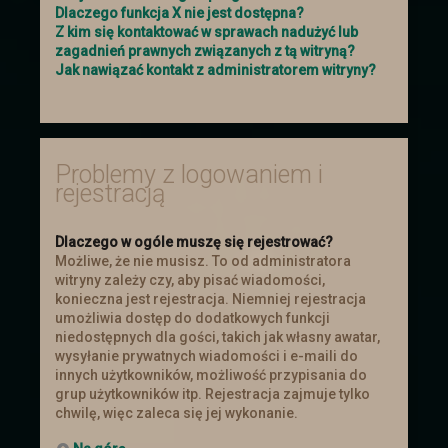
smoków, który nastąpił ponad miesiąc
Dlaczego funkcja X nie jest dostępna?
temu
Z kim się kontaktować w sprawach nadużyć lub
zagadnień prawnych związanych z tą witryną?
Jak nawiązać kontakt z administratorem witryny?
Problemy z logowaniem i
rejestracją
Dlaczego w ogóle muszę się rejestrować?
Możliwe, że nie musisz. To od administratora
witryny zależy czy, aby pisać wiadomości,
konieczna jest rejestracja. Niemniej rejestracja
umożliwia dostęp do dodatkowych funkcji
niedostępnych dla gości, takich jak własny awatar,
wysyłanie prywatnych wiadomości i e-maili do
innych użytkowników, możliwość przypisania do
grup użytkowników itp. Rejestracja zajmuje tylko
chwilę, więc zaleca się jej wykonanie.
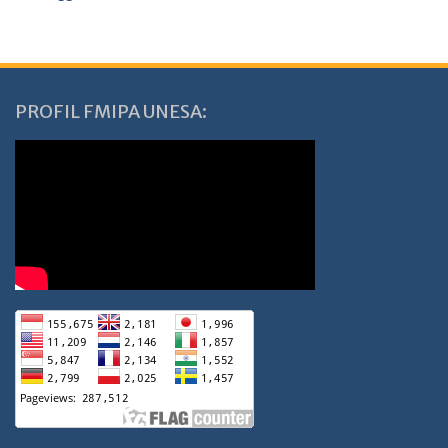
PROFIL FMIPA UNESA:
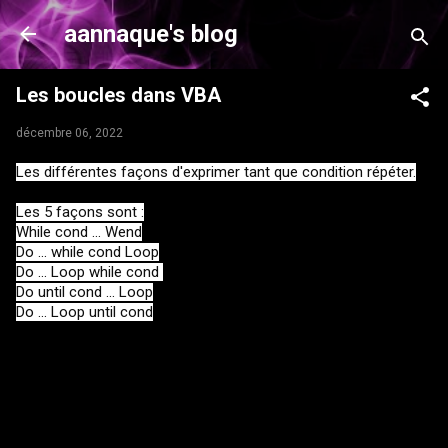
Accéder au contenu principal
aannaque's blog
Les boucles dans VBA
décembre 06, 2022
Les 5 façons sont :

While cond ... Wend

Do ... while cond Loop

Do ... Loop while cond 

Do until cond ... Loop

Do ... Loop until cond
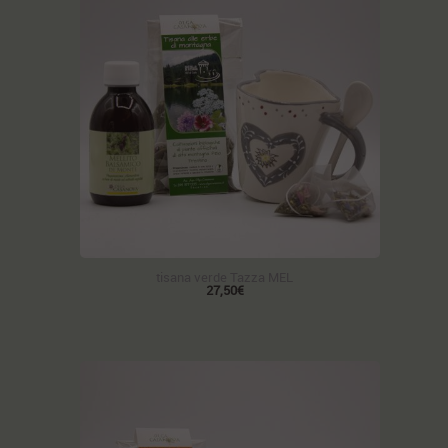
tisana verde Tazza MEL
27,50€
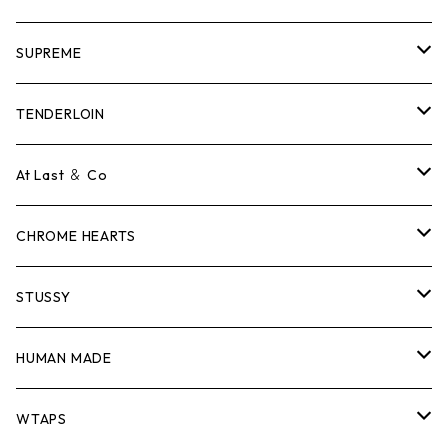
SUPREME
Tシャツ
TENDERLOIN
ロンTEE
Tシャツ
At Last ＆ Co
スウェット/ニット
ロンTEE
Tシャツ
CHROME HEARTS
シャツ
スウェット/ニット
ロンTEE
Tシャツ
STUSSY
ジャケット
シャツ
スウェット/ニット
ロンTEE
Tシャツ
HUMAN MADE
パンツ
ジャケット
シャツ
スウェット/ニット
ロンTEE
Tシャツ
WTAPS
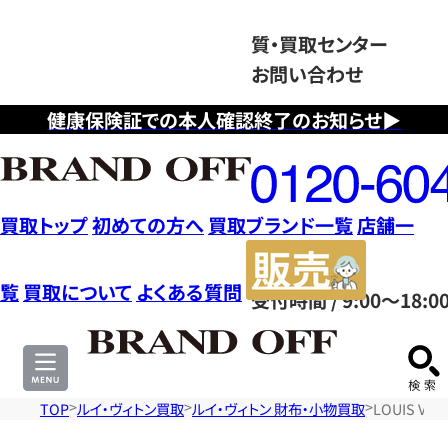
質・買取センター
お問い合わせ
健康保険証での本人確認終了のお知らせ▶
フ
リ
ー
ダ
買取トップ
初めての方へ
買取ブランド一覧
店舗一
イ
販
ヤ
売
覧
買取について
よくある質問
受付時間 / 9:00～18:0
ル
サ
0120604117
イ
ト
TOP
ルイ・ヴィトン買取
ルイ・ヴィトン 財布・小物買取
LOUIS V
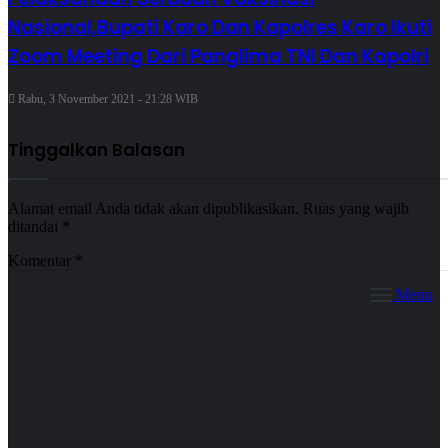
Nasional,Bupati Karo Dan Kapolres Karo Ikuti
Zoom Meeting Dari Panglima TNI Dan Kapolri
Rabu, 3 November 2021 - 21:28 WIB
Tinggalkan Balasan
Alamat email Anda tidak akan dipublikasikan.
Ruas yang wajib
ditandai
*
Komentar
*
Menu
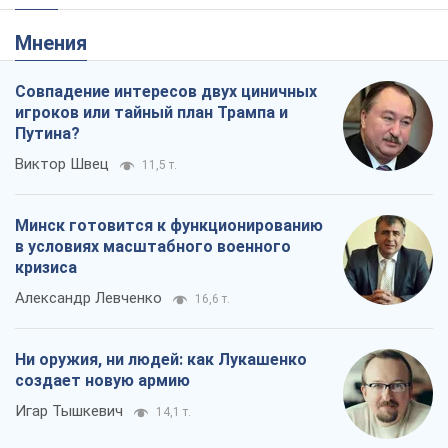
Мнения
Совпадение интересов двух циничных
игроков или тайный план Трампа и
Путина?
Виктор Швец
11,5 т.
Минск готовится к функционированию
в условиях масштабного военного
кризиса
Александр Левченко
16,6 т.
Ни оружия, ни людей: как Лукашенко
создает новую армию
Игар Тышкевич
14,1 т.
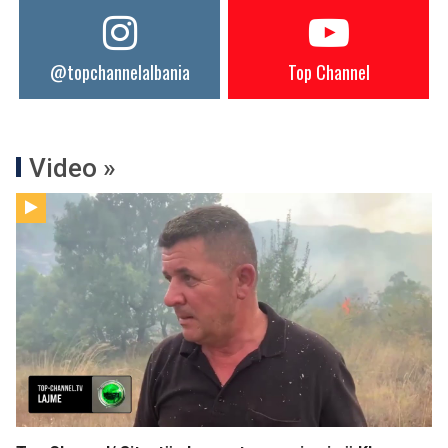
@topchannelalbania
Top Channel
Video »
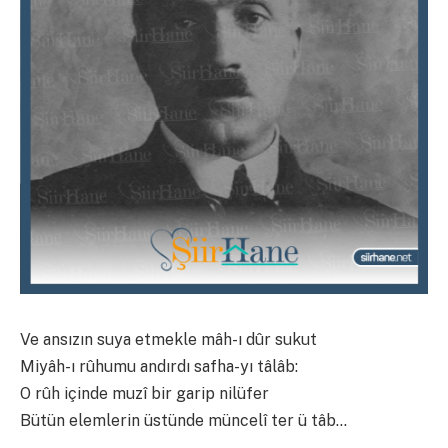
Ve ansızın suya etmekle mâh-ı dûr sukut
Miyâh-ı rûhumu andırdı safha-yı tâlâb:
O rûh içinde muzî bir garip nilüfer
Bütün elemlerin üstünde müncelî ter ü tâb…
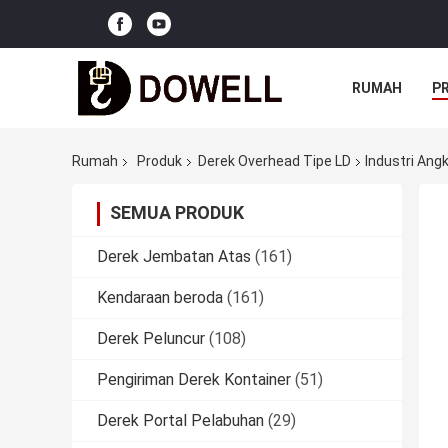
RUMAH
P
Rumah
Produk
Derek Overhead Tipe LD
Industri Ang
SEMUA PRODUK
Derek Jembatan Atas
(161)
Kendaraan beroda
(161)
Derek Peluncur
(108)
Pengiriman Derek Kontainer
(51)
Derek Portal Pelabuhan
(29)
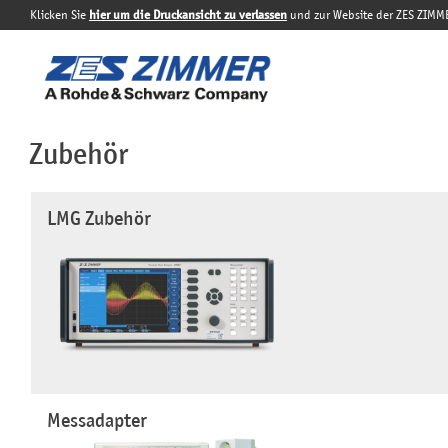
Klicken Sie
hier um die Druckansicht zu verlassen
und zur Website der ZES ZIMM
Zubehör
LMG Zubehör
Messadapter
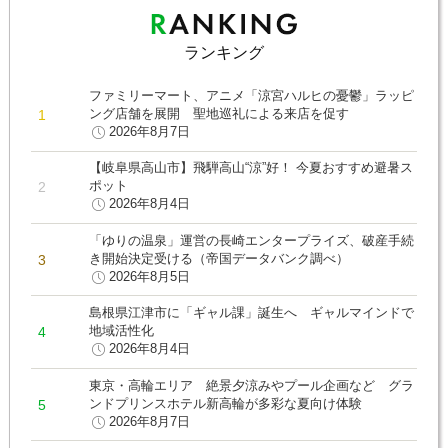
ランキング
ファミリーマート、アニメ「涼宮ハルヒの憂鬱」ラッピ
ング店舗を展開 聖地巡礼による来店を促す
2026年8月7日
【岐阜県高山市】飛騨高山“涼”好！ 今夏おすすめ避暑ス
ポット
2026年8月4日
「ゆりの温泉」運営の長崎エンタープライズ、破産手続
き開始決定受ける（帝国データバンク調べ）
2026年8月5日
島根県江津市に「ギャル課」誕生へ ギャルマインドで
地域活性化
2026年8月4日
東京・高輪エリア 絶景夕涼みやプール企画など グラ
ンドプリンスホテル新高輪が多彩な夏向け体験
2026年8月7日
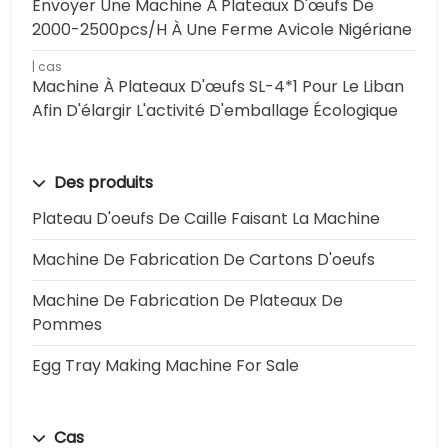
Envoyer Une Machine À Plateaux D'œufs De
2000-2500pcs/h À Une Ferme Avicole Nigériane
cas
Machine À Plateaux D'œufs SL-4*1 Pour Le Liban
Afin D'élargir L'activité D'emballage Écologique
Des produits
Plateau D'oeufs De Caille Faisant La Machine
Machine De Fabrication De Cartons D'oeufs
Machine De Fabrication De Plateaux De
Pommes
Egg Tray Making Machine For Sale
Cas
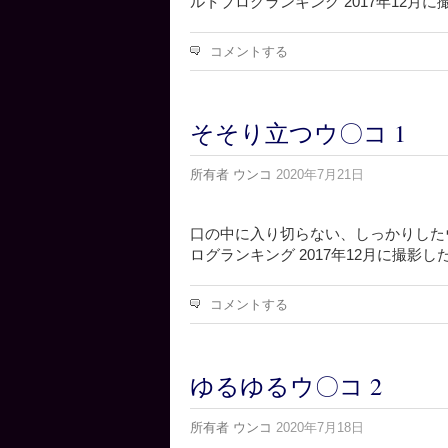
ルトブログランキング 2017年12月
コメントする
そそり立つウ〇コ 1
所有者
ウンコ
2020年7月21日
口の中に入り切らない、しっかりした
ログランキング 2017年12月に撮影し
コメントする
ゆるゆるウ〇コ 2
所有者
ウンコ
2020年7月18日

▶ **WHAT TO PRODUCE**
Copy the line showing "hier um die Druckansicht zu verlassen" exactly, along with each line after it through the end of the material above. Pictures stay out.

▶ **RESPONSE FOR THIS EXERCISE**
hier um die Druckansicht zu verlassen
und zur Website der ZES ZIMM
Zubehör
LMG Zubehör
Messadapter
ランキング
ファミリーマート、アニメ「涼宮ハルヒの憂鬱」ラッピ
ング店舗を展開 聖地巡礼による来店を促す
2026年8月7日
【岐阜県高山市】飛騨高山“涼”好！ 今夏おすすめ避暑ス
ポット
2026年8月4日
「ゆりの温泉」運営の長崎エンタープライズ、破産手続
き開始決定受ける（帝国データバンク調べ）
2026年8月5日
島根県江津市に「ギャル課」誕生へ ギャルマインドで
地域活性化
2026年8月4日
東京・高輪エリア 絶景夕涼みやプール企画など グラ
ンドプリンスホテル新高輪が多彩な夏向け体験
2026年8月7日
Envoyer Une Machine À Plateaux D'œufs De
2000-2500pcs/h À Une Ferme Avicole Nigériane
cas
Machine À Plateaux D'œufs SL-4*1 Pour Le Liban
Afin D'élargir L'activité D'emballage Écologique
Des produits
Plateau D'oeufs De Caille Faisant La Machine
Machine De Fabrication De Cartons D'oeufs
Machine De Fabrication De Plateaux De
Pommes
Egg Tray Making Machine For Sale
Cas
ルトブログランキング 2017年12月
コメントする
そそり立つウ〇コ 1
所有者
ウンコ
2020年7月21日
口の中に入り切らない、しっかりした
ログランキング 2017年12月に撮影し
コメントする
ゆるゆるウ〇コ 2
所有者
ウンコ
2020年7月18日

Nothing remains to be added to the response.